Passage:
......

Mike's random thoughts and ramblings

Blog Tag: Top Ten Security Trends for 2007

Over at his blog, Alex Hutton posted his predictions for 2007 - it's a great list, and it's going to be hard to avoid duplicating effort here. But, since he tagged me and I do hate to be redundant, here are my predictions, going from least controversial to most controversial...

Top 10 Security Trends for 2007

1. Consolidation Continues Market-Wide

Yup... I picked a no-brainer. I don't think there's any question that we're going to see consolidation continue, especially in some of the spaces that are more "under the radar". Source-code analysis tools, identity management, patch management and aggregate compliance reporting tools should all be targets in 07.

2. Security becomes formally known as "Security and Compliance"

Or, more accurately, security might as well become known as "Security and Compliance". I predict that less than 5% of the vendors at RSA 2007 fail to have a "compliance story". And I predict that 100% of the issues of SC Magazine and Information Security Magazine contain a story on compliance.

3. Every Product Promises Metrics that Make Information Security More Effective

Yet another no brainer, but this one's another RSA-focused prediction: you won't be able to walk the show floor without being innundated by pie charts and metrics that promise to be board-level, CEO-level, and CISO-level reports that will make security budget easier to justify and convince everyone that you're not just a fear-monger.

Unfortunately, most of these will be pathetically bad. Unlike Alex, though, I think that one or two products will get it right. (I promise: when I find that product, I'll talk about it).

......

Exercises to complete:
1. Answer these from the blog post:
(a) Who posted 2007 predictions on his blog and tagged the writer?
(b) What share of vendors at RSA 2007 does the writer predict will fail to have a "compliance story"?
(c) How many products does the writer think will get metrics right?
2. Go on with the blog post on 2007 security trends, picking up after its last sentence.
The data after this comes from a separate source.

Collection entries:
......

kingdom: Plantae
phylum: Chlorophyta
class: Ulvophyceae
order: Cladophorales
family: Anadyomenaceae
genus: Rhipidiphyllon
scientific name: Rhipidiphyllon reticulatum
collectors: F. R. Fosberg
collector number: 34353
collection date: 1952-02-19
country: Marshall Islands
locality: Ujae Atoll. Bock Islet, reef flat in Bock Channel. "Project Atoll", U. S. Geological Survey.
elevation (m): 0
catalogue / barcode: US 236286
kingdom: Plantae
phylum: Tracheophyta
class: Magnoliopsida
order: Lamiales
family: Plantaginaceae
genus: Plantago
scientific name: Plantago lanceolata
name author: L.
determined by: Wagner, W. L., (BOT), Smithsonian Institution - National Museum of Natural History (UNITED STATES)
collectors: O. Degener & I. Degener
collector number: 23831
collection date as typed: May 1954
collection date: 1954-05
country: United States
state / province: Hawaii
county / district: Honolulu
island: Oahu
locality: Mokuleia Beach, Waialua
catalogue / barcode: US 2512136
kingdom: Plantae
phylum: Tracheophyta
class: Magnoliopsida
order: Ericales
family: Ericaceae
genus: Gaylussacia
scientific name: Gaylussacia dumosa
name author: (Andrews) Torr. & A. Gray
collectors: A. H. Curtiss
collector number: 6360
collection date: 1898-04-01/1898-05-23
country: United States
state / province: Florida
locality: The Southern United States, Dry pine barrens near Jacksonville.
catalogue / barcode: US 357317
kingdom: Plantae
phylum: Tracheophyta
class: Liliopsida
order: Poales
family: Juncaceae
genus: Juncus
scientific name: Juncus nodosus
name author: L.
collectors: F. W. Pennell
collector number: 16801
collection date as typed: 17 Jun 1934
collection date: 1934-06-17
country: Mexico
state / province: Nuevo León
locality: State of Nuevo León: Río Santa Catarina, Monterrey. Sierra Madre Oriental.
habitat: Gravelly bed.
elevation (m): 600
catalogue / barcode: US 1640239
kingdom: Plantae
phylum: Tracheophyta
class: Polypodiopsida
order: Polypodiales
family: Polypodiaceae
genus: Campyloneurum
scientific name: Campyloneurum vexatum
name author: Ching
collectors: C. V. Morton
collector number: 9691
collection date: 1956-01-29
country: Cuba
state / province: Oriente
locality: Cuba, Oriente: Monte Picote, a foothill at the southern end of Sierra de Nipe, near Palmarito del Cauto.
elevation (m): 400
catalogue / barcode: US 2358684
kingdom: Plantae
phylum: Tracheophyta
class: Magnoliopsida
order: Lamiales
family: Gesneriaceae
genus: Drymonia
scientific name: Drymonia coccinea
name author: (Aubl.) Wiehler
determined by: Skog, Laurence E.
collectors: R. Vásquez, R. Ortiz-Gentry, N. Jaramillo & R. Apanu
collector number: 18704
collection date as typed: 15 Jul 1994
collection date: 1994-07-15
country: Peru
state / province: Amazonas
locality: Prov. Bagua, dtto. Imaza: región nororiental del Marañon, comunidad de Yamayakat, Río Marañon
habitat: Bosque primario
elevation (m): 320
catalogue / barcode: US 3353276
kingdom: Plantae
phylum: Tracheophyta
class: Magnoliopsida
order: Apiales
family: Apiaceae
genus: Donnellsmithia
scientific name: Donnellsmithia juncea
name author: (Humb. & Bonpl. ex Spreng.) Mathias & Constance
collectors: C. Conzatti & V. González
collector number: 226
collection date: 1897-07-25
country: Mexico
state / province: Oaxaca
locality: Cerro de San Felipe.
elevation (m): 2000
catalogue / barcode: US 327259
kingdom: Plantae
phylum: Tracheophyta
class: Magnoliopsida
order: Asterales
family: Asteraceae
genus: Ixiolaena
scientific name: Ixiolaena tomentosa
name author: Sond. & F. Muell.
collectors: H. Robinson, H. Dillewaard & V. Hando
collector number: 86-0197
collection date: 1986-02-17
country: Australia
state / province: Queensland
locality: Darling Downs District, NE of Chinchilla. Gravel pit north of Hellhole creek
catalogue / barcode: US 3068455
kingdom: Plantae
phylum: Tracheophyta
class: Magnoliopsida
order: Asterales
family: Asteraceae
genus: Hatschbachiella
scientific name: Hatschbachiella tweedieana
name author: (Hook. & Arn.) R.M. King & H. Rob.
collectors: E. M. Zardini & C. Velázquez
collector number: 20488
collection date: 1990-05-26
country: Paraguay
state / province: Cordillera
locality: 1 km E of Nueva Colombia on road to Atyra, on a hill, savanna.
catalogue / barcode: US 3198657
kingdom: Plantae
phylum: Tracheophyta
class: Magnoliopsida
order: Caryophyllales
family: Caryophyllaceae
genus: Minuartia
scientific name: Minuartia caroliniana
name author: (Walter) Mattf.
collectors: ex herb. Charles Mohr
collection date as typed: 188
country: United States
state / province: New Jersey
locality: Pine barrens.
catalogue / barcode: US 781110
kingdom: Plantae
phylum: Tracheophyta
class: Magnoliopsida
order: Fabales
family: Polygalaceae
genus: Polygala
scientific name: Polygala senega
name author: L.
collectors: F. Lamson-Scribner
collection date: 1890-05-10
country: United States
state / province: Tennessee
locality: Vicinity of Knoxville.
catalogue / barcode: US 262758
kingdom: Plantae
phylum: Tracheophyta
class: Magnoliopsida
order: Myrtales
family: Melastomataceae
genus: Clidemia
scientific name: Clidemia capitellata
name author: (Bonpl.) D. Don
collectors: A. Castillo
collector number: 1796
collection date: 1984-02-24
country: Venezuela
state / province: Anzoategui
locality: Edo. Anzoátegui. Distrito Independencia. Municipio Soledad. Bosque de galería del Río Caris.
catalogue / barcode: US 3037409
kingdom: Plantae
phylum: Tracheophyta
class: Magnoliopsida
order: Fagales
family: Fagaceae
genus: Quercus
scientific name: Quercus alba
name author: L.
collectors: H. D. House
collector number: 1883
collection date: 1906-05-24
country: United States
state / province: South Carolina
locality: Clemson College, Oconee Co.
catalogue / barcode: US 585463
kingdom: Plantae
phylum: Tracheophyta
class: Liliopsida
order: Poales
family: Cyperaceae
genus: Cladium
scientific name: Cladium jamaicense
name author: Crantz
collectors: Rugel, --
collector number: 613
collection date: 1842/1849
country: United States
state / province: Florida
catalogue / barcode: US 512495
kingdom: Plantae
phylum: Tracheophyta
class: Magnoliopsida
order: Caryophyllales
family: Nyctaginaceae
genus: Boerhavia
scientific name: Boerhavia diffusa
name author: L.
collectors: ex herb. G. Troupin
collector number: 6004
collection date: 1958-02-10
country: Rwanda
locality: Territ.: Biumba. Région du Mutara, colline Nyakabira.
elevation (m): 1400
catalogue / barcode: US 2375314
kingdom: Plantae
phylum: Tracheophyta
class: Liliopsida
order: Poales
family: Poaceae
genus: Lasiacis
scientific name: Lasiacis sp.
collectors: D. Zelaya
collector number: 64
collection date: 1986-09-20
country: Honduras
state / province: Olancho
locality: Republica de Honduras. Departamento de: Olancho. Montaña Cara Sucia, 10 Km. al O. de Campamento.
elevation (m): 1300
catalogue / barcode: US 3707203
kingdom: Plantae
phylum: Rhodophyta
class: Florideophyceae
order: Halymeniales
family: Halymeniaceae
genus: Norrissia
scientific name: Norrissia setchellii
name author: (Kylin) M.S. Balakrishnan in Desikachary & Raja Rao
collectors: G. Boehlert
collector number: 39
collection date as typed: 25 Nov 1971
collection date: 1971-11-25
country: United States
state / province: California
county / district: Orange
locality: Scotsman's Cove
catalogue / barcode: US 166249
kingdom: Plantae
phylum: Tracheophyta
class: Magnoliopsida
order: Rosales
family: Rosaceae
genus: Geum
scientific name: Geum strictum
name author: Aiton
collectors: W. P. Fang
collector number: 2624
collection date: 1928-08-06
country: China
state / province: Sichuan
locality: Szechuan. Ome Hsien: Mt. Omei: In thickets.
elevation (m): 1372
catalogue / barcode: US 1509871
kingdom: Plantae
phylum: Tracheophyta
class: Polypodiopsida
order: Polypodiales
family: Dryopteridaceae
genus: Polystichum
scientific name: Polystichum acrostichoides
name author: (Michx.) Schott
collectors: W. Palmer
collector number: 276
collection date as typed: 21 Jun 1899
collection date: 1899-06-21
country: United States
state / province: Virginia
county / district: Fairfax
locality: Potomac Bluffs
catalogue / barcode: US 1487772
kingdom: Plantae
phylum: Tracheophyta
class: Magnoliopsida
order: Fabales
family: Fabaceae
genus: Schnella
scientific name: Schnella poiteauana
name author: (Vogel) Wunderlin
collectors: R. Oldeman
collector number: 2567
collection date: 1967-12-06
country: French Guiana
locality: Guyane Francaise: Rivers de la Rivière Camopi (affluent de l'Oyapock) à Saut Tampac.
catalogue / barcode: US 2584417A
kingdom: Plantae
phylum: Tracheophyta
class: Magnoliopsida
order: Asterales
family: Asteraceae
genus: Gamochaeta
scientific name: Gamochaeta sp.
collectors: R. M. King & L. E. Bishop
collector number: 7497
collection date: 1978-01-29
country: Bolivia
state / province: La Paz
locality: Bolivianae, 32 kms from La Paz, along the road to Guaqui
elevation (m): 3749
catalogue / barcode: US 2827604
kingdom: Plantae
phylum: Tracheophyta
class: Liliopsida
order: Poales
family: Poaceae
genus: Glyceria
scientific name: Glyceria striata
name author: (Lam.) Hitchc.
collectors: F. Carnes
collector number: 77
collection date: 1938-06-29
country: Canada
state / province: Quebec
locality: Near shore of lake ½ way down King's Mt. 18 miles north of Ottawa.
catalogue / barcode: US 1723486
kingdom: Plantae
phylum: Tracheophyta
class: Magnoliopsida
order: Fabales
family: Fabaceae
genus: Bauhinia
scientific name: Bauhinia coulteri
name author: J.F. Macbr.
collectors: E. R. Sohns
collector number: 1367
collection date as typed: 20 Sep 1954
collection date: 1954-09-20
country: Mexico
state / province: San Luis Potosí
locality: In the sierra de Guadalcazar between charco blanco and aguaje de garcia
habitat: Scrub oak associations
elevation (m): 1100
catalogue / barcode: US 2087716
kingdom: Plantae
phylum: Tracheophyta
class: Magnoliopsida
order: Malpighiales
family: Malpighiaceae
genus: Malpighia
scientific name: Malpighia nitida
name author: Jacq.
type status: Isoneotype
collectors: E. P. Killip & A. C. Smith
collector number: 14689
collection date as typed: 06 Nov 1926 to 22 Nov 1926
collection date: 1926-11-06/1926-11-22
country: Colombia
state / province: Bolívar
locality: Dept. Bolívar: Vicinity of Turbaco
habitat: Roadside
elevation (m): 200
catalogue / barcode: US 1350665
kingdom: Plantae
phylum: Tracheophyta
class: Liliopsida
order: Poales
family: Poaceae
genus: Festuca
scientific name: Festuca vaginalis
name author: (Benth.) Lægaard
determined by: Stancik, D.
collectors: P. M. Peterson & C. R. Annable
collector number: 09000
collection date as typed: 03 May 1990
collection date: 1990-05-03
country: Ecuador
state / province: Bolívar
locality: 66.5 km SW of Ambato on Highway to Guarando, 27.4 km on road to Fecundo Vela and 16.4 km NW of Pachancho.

......

Results by task:
1.
(a) Alex Hutton
(b) Less than 5%
(c) One or two

2.
4. No Major Remote OS Exploits Occur

Yet another easy call - the number of remote OS exploits has been dropping steadily since 2003. So, this means another year without another Nimda, Code Red, or Blaster type worm. And, on the same note...

5. Application Vendors Follow Microsoft's Example

With recent high profile attacks in many layer-7 products, we're going to see more companies like Symantec, Oracle, and other major app vendors start to do something like Microsoft did a few years back, announcing a focus on creating secure software.

6. Social Networks get Exploited

As social networks become even more widely used, I'm going to go out on a limb, and predict that there will be at least one significant vulnerability or breach in 2 of the following 4 social networking/new media services:

     LinkedIn      MySpace      YouTube      Second Life

7. Handheld vulnerabilities proliferate

Everyone has been saying this one for a few years, but the scene is ripening. In 2002, there were a pile of different mobile OSes, and there wasn't a monoculture that allowed for significant propagation. Now, we're down to basically two winners in the mobile device space: Windows Mobile and Blackberry. (As much as it pains me, as a lifelong PalmOS user to say that). And, as researchers find less and less fruit in the OS and application spaces, there's going to be more time spent exploiting mobile devices through Wifi and Bluetooth.

8. The CISO continues to disappear as an executive function

While many people think of the CISO as a function of senior management (VP or EVP level), the trend towards the CISO as a Director-level or Senior Directorl-level position will continue. The function will be seen more and more as an arm of the compliance effort rather than the leader of the compliance effort (which will be driven by business-focused executives from legal, audit and specifically-designed compliance departments).

9. The CISO continues to evolve into an executive function

Call it hedging my bets, but at the same time that we see the CISO role focused at a Director level, those in the CISO role will follow the lead of Scott Blake and Mike Rothman in evolving a business-focused, risk-driven security program that emphasizes corporate performance over throwing technology at problems.

And hopefully, we'll see 2007 be the year that the trend in #8 reverses.

10. Someone will finally have the final word on responsible disclosure

I admit it, that one's far more of a hope than it is a realistic possibility, but I had to put my intention out there nonetheless.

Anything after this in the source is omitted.